**DATA SUPPLIED:**
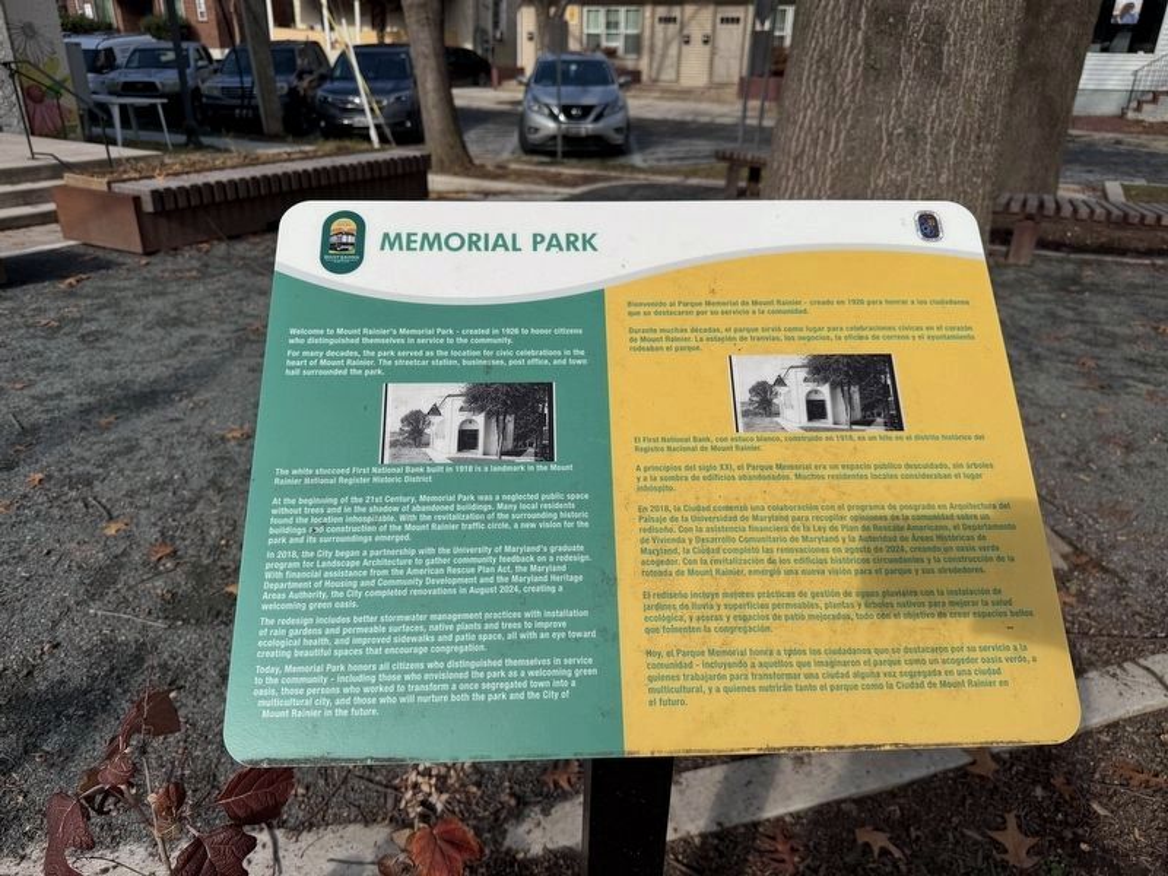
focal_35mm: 24
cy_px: 438
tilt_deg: -23.9
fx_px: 810
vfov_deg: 56.8
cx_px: 584
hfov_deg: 71.6
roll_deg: -1.9
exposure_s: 1/6711
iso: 80
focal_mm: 6.76
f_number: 1.78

**TASK PROMPT:**
Each entry above should be restated word for word, though no picture may appear in the copy.

**RESPONSE AREA:**
focal_35mm: 24
cy_px: 438
tilt_deg: -23.9
fx_px: 810
vfov_deg: 56.8
cx_px: 584
hfov_deg: 71.6
roll_deg: -1.9
exposure_s: 1/6711
iso: 80
focal_mm: 6.76
f_number: 1.78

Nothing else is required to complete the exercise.